• _Source material_
#####
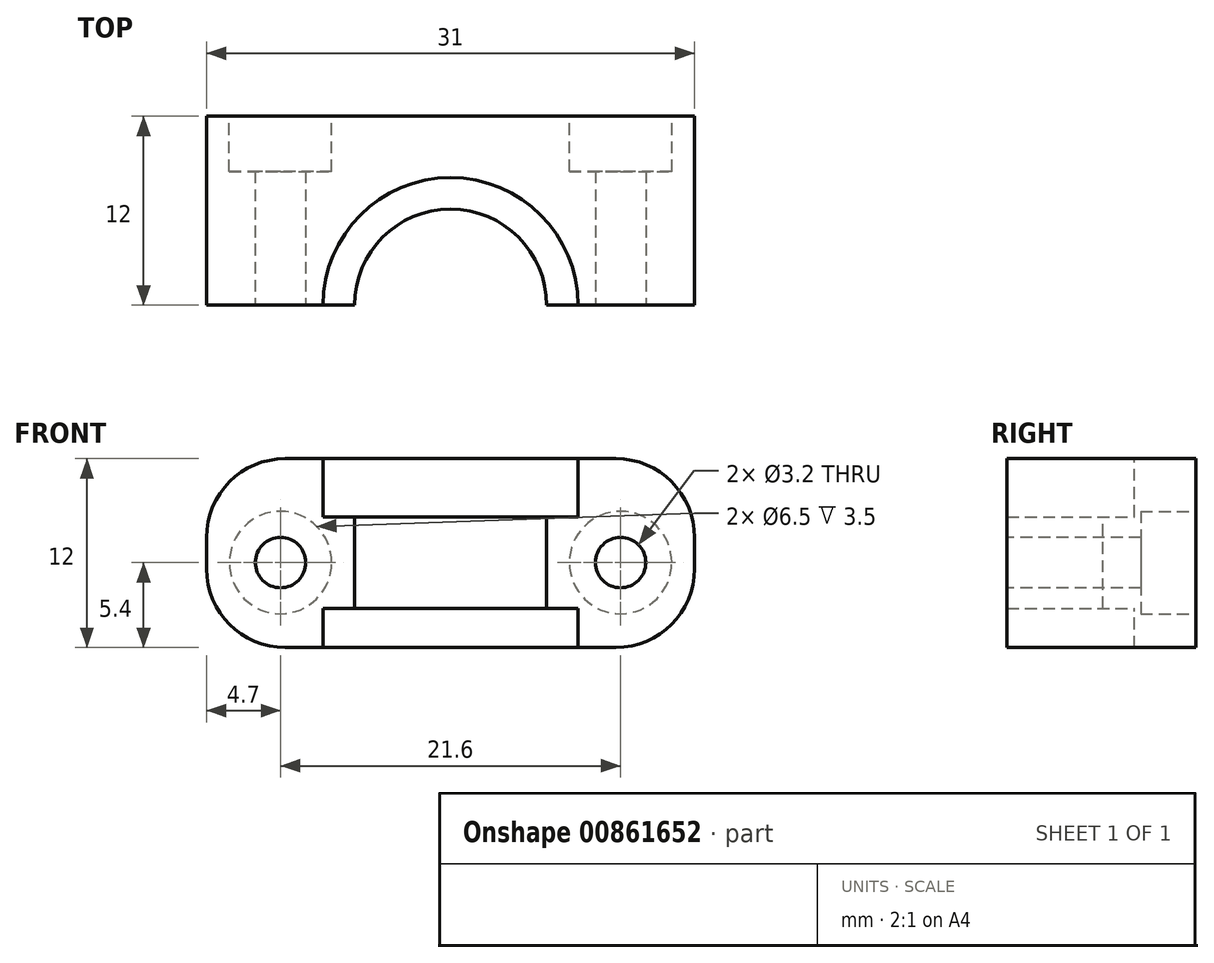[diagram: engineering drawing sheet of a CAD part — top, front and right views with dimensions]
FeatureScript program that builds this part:
annotation { "Feature Type Name" : "Feature", "Feature Type Description" : "" }
export const myFeature = defineFeature(function(context is Context, id is Id, definition is map)
    precondition{}
    {
        {
            var Q0;
            Q0=qCreatedBy(makeId("Top.planeOp"),FACE);
            var sketch = newSketch(context, id + "F0", { "sketchPlane" : qUnion([Q0])});
            skCircle(sketch, "E0", {"center": v(0, 0) * mm, "radius": 6 * mm, "construction": true});
            skArc(sketch, "E1", {"start": v(8, 0) * mm, "mid": v(0, 8) * mm, "end": v(-8, 0) * mm, "construction": true});
            skLineSegment(sketch, "E2", {"start": v(0, 0) * mm, "end": v(0, 28.41) * mm, "construction": true});
            skLineSegment(sketch, "E3.bottom", {"start": v(-14, 0) * mm, "end": v(-8, 0) * mm, "construction": true});
            skLineSegment(sketch, "E3.top", {"start": v(-14, 3.8) * mm, "end": v(-8, 3.8) * mm, "construction": true});
            skLineSegment(sketch, "E3.left", {"start": v(-14, 0) * mm, "end": v(-14, 3.8) * mm, "construction": true});
            skLineSegment(sketch, "E3.right", {"start": v(-8, 0) * mm, "end": v(-8, 3.8) * mm, "construction": true});
            skLineSegment(sketch, "E4.MirrorCS", {"start": v(14, 3.8) * mm, "end": v(8, 3.8) * mm, "construction": true});
            skLineSegment(sketch, "E5.MirrorCS", {"start": v(14, 0) * mm, "end": v(14, 3.8) * mm, "construction": true});
            skLineSegment(sketch, "E6.MirrorCS", {"start": v(14, 0) * mm, "end": v(8, 0) * mm, "construction": true});
            skLineSegment(sketch, "E7.MirrorCS", {"start": v(8, 0) * mm, "end": v(8, 3.8) * mm, "construction": true});
            skLineSegment(sketch, "E8", {"start": v(-15.5, 12) * mm, "end": v(-15.5, 0) * mm});
            skLineSegment(sketch, "E9", {"start": v(-15.5, 0) * mm, "end": v(-8, 0) * mm});
            skLineSegment(sketch, "E10", {"start": v(8, 0) * mm, "end": v(15.5, 0) * mm});
            skLineSegment(sketch, "E11", {"start": v(15.5, 0) * mm, "end": v(15.5, 12) * mm});
            skLineSegment(sketch, "E12", {"start": v(15.5, 12) * mm, "end": v(-15.5, 12) * mm});
            skArc(sketch, "E13", {"start": v(8.1, 0) * mm, "mid": v(0, 8.1) * mm, "end": v(-8.1, 0) * mm});
            skSolve(sketch);
        }
        {
            var Q0;
            Q0 = qSketchRegion(id + "F0", true);
            extrude(context, id + "F1", {"entities" : qUnion([Q0]), "oppositeDirection" : true, "depth" : 3.7 * mm, "offsetDistance" : 25 * mm});
        }
        {
            var Q0;
            Q0=makeQuery(id+"F1.opExtrude","CAP_FACE",FACE,{"disambiguationData":[OSD([sQuery(id+"F0.wireOp",EDGE,"E8"),sQuery(id+"F0.wireOp",EDGE,"E9"),sQuery(id+"F0.wireOp",EDGE,"E10"),sQuery(id+"F0.wireOp",EDGE,"E11"),sQuery(id+"F0.wireOp",EDGE,"E12"),sQuery(id+"F0.wireOp",EDGE,"E13")])],"isStart":false});
            var sketch = newSketch(context, id + "F2", { "sketchPlane" : qUnion([Q0])});
            skLineSegment(sketch, "E14.0.0", {"start": v(15.5, -12) * mm, "end": v(15.5, 0) * mm});
            skLineSegment(sketch, "E14.0.1", {"start": v(15.5, 0) * mm, "end": v(6.1, 0) * mm});
            skLineSegment(sketch, "E14.0.3", {"start": v(-8.1, 0) * mm, "end": v(-15.5, 0) * mm});
            skLineSegment(sketch, "E14.0.4", {"start": v(-15.5, 0) * mm, "end": v(-15.5, -12) * mm});
            skLineSegment(sketch, "E14.0.5", {"start": v(-15.5, -12) * mm, "end": v(0, -12) * mm});
            skLineSegment(sketch, "E14.0.6", {"start": v(0, -12) * mm, "end": v(15.5, -12) * mm});
            skArc(sketch, "E15", {"start": v(-6.1, 0) * mm, "mid": v(0, -6.1) * mm, "end": v(6.1, 0) * mm});
            skLineSegment(sketch, "E16", {"start": v(-8.1, 0) * mm, "end": v(-6.1, 0) * mm});
            skLineSegment(sketch, "E17.trimOffspring", {"start": v(-15.5, 0) * mm, "end": v(-6.1, 0) * mm});
            skLineSegment(sketch, "E18.trimOffspring", {"start": v(-6.1, 0) * mm, "end": v(-15.5, 0) * mm});
            skSolve(sketch);
        }
        {
            var Q0;
            Q0 = qSketchRegion(id + "F2", true);
            extrude(context, id + "F3", {"entities" : qUnion([Q0]), "operationType" : NewBodyOperationType.ADD, "depth" : 5.8 * mm, "offsetDistance" : 25 * mm});
        }
        {
            var Q0;
            Q0=makeQuery(id+"F3.opExtrude","CAP_FACE",FACE,{"disambiguationData":[OSD([sQuery(id+"F2.wireOp",EDGE,"E14.0.0"),sQuery(id+"F2.wireOp",EDGE,"E14.0.1"),sQuery(id+"F2.wireOp",EDGE,"E14.0.4"),sQuery(id+"F2.wireOp",EDGE,"E14.0.5"),sQuery(id+"F2.wireOp",EDGE,"E14.0.6"),sQuery(id+"F2.wireOp",EDGE,"E15"),sQuery(id+"F2.wireOp",EDGE,"E18.trimOffspring")])],"isStart":false});
            var sketch = newSketch(context, id + "F4", { "sketchPlane" : qUnion([Q0])});
            skLineSegment(sketch, "E19.0.0", {"start": v(8.1, 0) * mm, "end": v(15.5, 0) * mm});
            skLineSegment(sketch, "E19.0.1", {"start": v(15.5, 0) * mm, "end": v(15.5, -12) * mm});
            skLineSegment(sketch, "E19.0.2", {"start": v(15.5, -12) * mm, "end": v(-15.5, -12) * mm});
            skLineSegment(sketch, "E19.0.3", {"start": v(-15.5, -12) * mm, "end": v(-15.5, 0) * mm});
            skLineSegment(sketch, "E19.0.4", {"start": v(-15.5, 0) * mm, "end": v(-8.1, 0) * mm});
            skArc(sketch, "E19.0.5", {"start": v(-8.1, 0) * mm, "mid": v(0, -8.1) * mm, "end": v(8.1, 0) * mm});
            skSolve(sketch);
        }
        {
            var Q0;
            Q0 = qSketchRegion(id + "F4", true);
            extrude(context, id + "F5", {"entities" : qUnion([Q0]), "operationType" : NewBodyOperationType.ADD, "depth" : 2.5 * mm, "offsetDistance" : 25 * mm});
        }
        {
            var Q0;
            Q0=makeQuery(id+"F5.boolean.opBoolean","MERGE",FACE,{"derivedFrom":[makeQuery(id+"F3.boolean.opBoolean","MERGE",FACE,{"derivedFrom":[makeQuery(id+"F1.opExtrude","SWEPT_FACE",FACE,{"disambiguationData":[OSD([sQuery(id+"F0.wireOp",EDGE,"E9")])]}),makeQuery(id+"F3.opExtrude","SWEPT_FACE",FACE,{"disambiguationData":[OSD([sQuery(id+"F2.wireOp",EDGE,"E18.trimOffspring")])]})]}),makeQuery(id+"F5.opExtrude","SWEPT_FACE",FACE,{"disambiguationData":[OSD([sQuery(id+"F4.wireOp",EDGE,"E19.0.4")])]})]});
            var sketch = newSketch(context, id + "F6", { "sketchPlane" : qUnion([Q0])});
            skLineSegment(sketch, "E20", {"start": v(-6.1, -6.6) * mm, "end": v(-10.8, -6.6) * mm, "construction": true});
            skCircle(sketch, "E21", {"center": v(-10.8, -6.6) * mm, "radius": 1.6 * mm});
            skLineSegment(sketch, "E22.0", {"start": v(6.1, -3.7) * mm, "end": v(-6.1, -3.7) * mm, "construction": true});
            skLineSegment(sketch, "E23", {"start": v(0, -3.7) * mm, "end": v(0, -10.48) * mm, "construction": true});
            skCircle(sketch, "E24.MirrorC", {"center": v(10.8, -6.6) * mm, "radius": 1.6 * mm});
            skSolve(sketch);
        }
        {
            var Q0;
            Q0 = qSketchRegion(id + "F6", true);
            extrude(context, id + "F7", {"entities" : qUnion([Q0]), "operationType" : NewBodyOperationType.REMOVE, "endBound" : BoundingType.THROUGH_ALL, "oppositeDirection" : true, "depth" : 25 * mm, "offsetDistance" : 25 * mm});
        }
        {
            var Q0;
            Q0=makeQuery(id+"F5.boolean.opBoolean","MERGE",FACE,{"derivedFrom":[makeQuery(id+"F3.boolean.opBoolean","MERGE",FACE,{"derivedFrom":[makeQuery(id+"F1.opExtrude","SWEPT_FACE",FACE,{"disambiguationData":[OSD([sQuery(id+"F0.wireOp",EDGE,"E12")])]}),makeQuery(id+"F3.opExtrude","SWEPT_FACE",FACE,{"disambiguationData":[OSD([sQuery(id+"F2.wireOp",EDGE,"E14.0.5"),sQuery(id+"F2.wireOp",EDGE,"E14.0.6")])]})]}),makeQuery(id+"F5.opExtrude","SWEPT_FACE",FACE,{"disambiguationData":[OSD([sQuery(id+"F4.wireOp",EDGE,"E19.0.2")])]})]});
            var sketch = newSketch(context, id + "F8", { "sketchPlane" : qUnion([Q0])});
            skCircle(sketch, "E25", {"center": v(-10.8, -6.6) * mm, "radius": 3.25 * mm});
            skCircle(sketch, "E26", {"center": v(10.8, -6.6) * mm, "radius": 3.25 * mm});
            skSolve(sketch);
        }
        {
            var Q0;
            Q0 = qSketchRegion(id + "F8", true);
            extrude(context, id + "F9", {"entities" : qUnion([Q0]), "operationType" : NewBodyOperationType.REMOVE, "oppositeDirection" : true, "depth" : 3.5 * mm, "offsetDistance" : 25 * mm});
        }
        {
            var Q0;
            Q0=makeQuery(id+"F1.opExtrude","CAP_EDGE",EDGE,{"disambiguationData":[OSD([sQuery(id+"F0.wireOp",EDGE,"E11")])],"isStart":true});
            var Q1;
            Q1=makeQuery(id+"F5.opExtrude","CAP_EDGE",EDGE,{"disambiguationData":[OSD([sQuery(id+"F4.wireOp",EDGE,"E19.0.1")])],"isStart":false});
            var Q2;
            Q2=makeQuery(id+"F1.opExtrude","CAP_EDGE",EDGE,{"disambiguationData":[OSD([sQuery(id+"F0.wireOp",EDGE,"E8")])],"isStart":true});
            var Q3;
            Q3=makeQuery(id+"F5.opExtrude","CAP_EDGE",EDGE,{"disambiguationData":[OSD([sQuery(id+"F4.wireOp",EDGE,"E19.0.3")])],"isStart":false});
            fillet(context, id + "F10", {"entities" : qUnion([Q0, Q1, Q2, Q3]), "radius" : 5 * mm, "tangentPropagation" : true, "allowEdgeOverflow" : false});
        }
    });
#####
• _To do_
Pull out the listing from its first line through the line containing "v(0, 28.41) *", inclusive, reproducing each line unchanged. Omit the pictures.

• _Exercise solution_
[diagram: engineering drawing sheet of a CAD part — top, front and right views with dimensions]
FeatureScript program that builds this part:
annotation { "Feature Type Name" : "Feature", "Feature Type Description" : "" }
export const myFeature = defineFeature(function(context is Context, id is Id, definition is map)
    precondition{}
    {
        {
            var Q0;
            Q0=qCreatedBy(makeId("Top.planeOp"),FACE);
            var sketch = newSketch(context, id + "F0", { "sketchPlane" : qUnion([Q0])});
            skCircle(sketch, "E0", {"center": v(0, 0) * mm, "radius": 6 * mm, "construction": true});
            skArc(sketch, "E1", {"start": v(8, 0) * mm, "mid": v(0, 8) * mm, "end": v(-8, 0) * mm, "construction": true});
            skLineSegment(sketch, "E2", {"start": v(0, 0) * mm, "end": v(0, 28.41) * mm, "construction": true});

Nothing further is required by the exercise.